Microsoft Launches AI Agent Management Platform as Companies Build Commerce Systems
Microsoft released Agent 365 to help enterprises manage AI agents, while American Express develops payment systems for AI-driven transactions.

Microsoft has moved its Agent 365 platform out of preview and into general availability, providing enterprise customers with tools to monitor and control AI agents operating across their networks. The platform addresses what Microsoft calls "shadow AI" - autonomous software tools that employees install on devices without IT oversight.

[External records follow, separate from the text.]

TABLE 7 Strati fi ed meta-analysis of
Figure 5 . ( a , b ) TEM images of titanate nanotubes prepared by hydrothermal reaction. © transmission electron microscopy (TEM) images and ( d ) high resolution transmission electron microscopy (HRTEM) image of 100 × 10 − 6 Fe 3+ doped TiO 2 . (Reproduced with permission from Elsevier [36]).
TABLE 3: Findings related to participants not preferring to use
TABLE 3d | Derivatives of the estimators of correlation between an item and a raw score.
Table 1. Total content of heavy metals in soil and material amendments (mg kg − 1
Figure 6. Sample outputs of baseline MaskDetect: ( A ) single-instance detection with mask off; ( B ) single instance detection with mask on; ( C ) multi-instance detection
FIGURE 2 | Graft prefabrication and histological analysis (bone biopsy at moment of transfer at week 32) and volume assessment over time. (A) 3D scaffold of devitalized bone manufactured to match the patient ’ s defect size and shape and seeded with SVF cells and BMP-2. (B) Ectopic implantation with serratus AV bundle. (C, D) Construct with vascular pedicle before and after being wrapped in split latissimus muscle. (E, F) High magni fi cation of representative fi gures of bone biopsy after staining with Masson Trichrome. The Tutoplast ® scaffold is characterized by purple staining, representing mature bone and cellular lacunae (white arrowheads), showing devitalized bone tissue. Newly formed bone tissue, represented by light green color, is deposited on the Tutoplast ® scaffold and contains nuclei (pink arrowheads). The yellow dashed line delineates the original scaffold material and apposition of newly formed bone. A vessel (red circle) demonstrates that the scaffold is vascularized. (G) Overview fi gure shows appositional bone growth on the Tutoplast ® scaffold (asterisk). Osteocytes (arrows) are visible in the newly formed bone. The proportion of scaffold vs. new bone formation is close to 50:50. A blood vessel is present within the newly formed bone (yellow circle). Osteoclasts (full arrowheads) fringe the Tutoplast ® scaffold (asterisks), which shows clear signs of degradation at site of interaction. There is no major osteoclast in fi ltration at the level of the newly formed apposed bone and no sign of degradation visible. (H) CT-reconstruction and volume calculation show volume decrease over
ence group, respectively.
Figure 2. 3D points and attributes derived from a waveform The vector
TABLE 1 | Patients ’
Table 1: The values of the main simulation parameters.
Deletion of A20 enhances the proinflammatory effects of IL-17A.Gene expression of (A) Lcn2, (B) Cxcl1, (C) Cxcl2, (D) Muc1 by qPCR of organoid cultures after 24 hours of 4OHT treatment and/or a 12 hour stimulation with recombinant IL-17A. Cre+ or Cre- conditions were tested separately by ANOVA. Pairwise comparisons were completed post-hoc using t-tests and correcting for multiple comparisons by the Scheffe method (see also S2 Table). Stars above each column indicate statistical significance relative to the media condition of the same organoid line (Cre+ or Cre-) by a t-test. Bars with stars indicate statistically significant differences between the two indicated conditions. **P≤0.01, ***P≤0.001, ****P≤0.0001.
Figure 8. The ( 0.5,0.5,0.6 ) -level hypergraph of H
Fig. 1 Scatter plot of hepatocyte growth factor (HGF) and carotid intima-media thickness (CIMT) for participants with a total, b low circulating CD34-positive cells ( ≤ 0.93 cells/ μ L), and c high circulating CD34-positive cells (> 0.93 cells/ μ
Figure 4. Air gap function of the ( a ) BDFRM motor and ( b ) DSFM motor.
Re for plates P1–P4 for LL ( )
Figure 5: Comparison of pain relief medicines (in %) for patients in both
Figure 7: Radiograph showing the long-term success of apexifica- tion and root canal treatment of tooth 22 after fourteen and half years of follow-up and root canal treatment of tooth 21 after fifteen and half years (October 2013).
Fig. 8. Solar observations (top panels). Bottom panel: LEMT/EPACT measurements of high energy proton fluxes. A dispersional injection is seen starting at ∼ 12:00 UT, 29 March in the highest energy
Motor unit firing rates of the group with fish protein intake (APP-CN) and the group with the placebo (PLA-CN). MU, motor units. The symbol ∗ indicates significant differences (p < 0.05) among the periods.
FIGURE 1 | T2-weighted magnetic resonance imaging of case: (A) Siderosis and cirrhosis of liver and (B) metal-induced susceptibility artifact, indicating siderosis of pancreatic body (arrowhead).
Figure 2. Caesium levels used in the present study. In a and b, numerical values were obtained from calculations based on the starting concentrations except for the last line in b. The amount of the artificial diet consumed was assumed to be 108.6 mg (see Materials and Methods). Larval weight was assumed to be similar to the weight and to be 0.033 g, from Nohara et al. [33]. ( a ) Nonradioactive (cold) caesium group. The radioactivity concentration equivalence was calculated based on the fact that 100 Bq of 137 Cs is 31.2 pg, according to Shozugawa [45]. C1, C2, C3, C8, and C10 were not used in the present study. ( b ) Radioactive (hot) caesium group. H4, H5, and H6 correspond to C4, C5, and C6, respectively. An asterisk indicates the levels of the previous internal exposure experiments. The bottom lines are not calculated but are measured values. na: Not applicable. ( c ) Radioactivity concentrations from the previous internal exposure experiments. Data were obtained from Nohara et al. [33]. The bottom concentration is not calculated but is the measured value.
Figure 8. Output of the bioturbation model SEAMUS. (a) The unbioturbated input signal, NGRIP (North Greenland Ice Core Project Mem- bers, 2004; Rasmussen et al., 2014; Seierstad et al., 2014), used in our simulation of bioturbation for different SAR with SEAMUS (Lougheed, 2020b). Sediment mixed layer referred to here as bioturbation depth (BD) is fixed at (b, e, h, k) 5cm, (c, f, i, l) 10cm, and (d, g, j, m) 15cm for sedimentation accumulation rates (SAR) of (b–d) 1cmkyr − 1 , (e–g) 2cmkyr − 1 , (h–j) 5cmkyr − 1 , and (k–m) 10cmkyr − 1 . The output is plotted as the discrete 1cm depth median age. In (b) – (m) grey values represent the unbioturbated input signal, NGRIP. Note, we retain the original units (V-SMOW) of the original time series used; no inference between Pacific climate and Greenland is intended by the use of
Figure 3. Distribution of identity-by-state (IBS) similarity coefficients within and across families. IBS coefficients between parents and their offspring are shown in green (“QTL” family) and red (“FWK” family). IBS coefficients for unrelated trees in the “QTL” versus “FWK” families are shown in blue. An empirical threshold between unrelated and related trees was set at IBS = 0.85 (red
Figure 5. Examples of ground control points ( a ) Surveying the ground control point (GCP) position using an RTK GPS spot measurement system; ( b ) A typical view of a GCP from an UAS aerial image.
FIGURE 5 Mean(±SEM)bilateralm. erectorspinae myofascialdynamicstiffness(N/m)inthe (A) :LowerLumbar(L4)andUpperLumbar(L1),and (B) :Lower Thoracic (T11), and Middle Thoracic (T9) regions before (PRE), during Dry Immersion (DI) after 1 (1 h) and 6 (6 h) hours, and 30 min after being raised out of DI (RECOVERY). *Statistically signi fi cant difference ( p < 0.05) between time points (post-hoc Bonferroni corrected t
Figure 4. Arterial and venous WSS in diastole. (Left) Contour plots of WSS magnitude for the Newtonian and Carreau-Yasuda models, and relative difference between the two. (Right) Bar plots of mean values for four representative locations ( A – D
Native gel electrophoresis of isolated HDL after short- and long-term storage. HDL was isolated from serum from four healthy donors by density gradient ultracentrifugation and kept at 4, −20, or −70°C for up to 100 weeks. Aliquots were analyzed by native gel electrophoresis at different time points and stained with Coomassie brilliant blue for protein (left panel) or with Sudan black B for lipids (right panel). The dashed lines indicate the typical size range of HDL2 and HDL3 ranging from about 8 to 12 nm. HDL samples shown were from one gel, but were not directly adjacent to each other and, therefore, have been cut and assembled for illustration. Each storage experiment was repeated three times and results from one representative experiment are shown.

David Weston, Microsoft's Corporate Vice President of AI Security, said the company is observing three categories of security incidents involving AI agents in enterprise environments: developers inadvertently exposing sensitive systems when connecting agents to backends, attackers using cross-prompt injection techniques to manipulate agent behavior, and agents accessing data through systems not designed for autonomous access patterns.
Agent 365 functions as a centralized registry that provides IT administrators visibility into AI agents running across Microsoft's ecosystem as well as third-party platforms including AWS Bedrock and Google Cloud. The platform costs $15 per user per month and can discover locally-installed AI tools on Windows devices, starting with OpenClaw agents. Microsoft plans to expand detection to 18 different agent types by June 2026.
Meanwhile, American Express is developing its own infrastructure for AI-driven commerce through the Agentic Commerce Experiences (ACE) developer kit. The system allows AI agents to shop and make payments on behalf of users within Amex's closed-loop network, where the company serves as both card issuer and payment processor. Luke Gebb, Amex's EVP and global head of innovation, said the company believes trust and security controls are critical for advancing autonomous commerce.
The ACE kit includes agent registration systems, account enablement features, and what Amex calls "intent contracts" that define user authorization boundaries. When agents complete transactions, they use single-use tokens with built-in spending limits based on user-defined constraints. However, Amex has not disclosed the technical details of how it validates agent transactions.
Separately, vector database company Pinecone announced Nexus, a knowledge engine designed specifically for AI agents rather than traditional retrieval systems. The company claims its approach reduces token consumption by moving reasoning work from query time to a compilation stage that pre-processes enterprise data into task-specific knowledge artifacts. Pinecone CEO Ash Ashutosh said conventional retrieval-augmented generation (RAG) systems were built for human users and don't meet the needs of autonomous agents.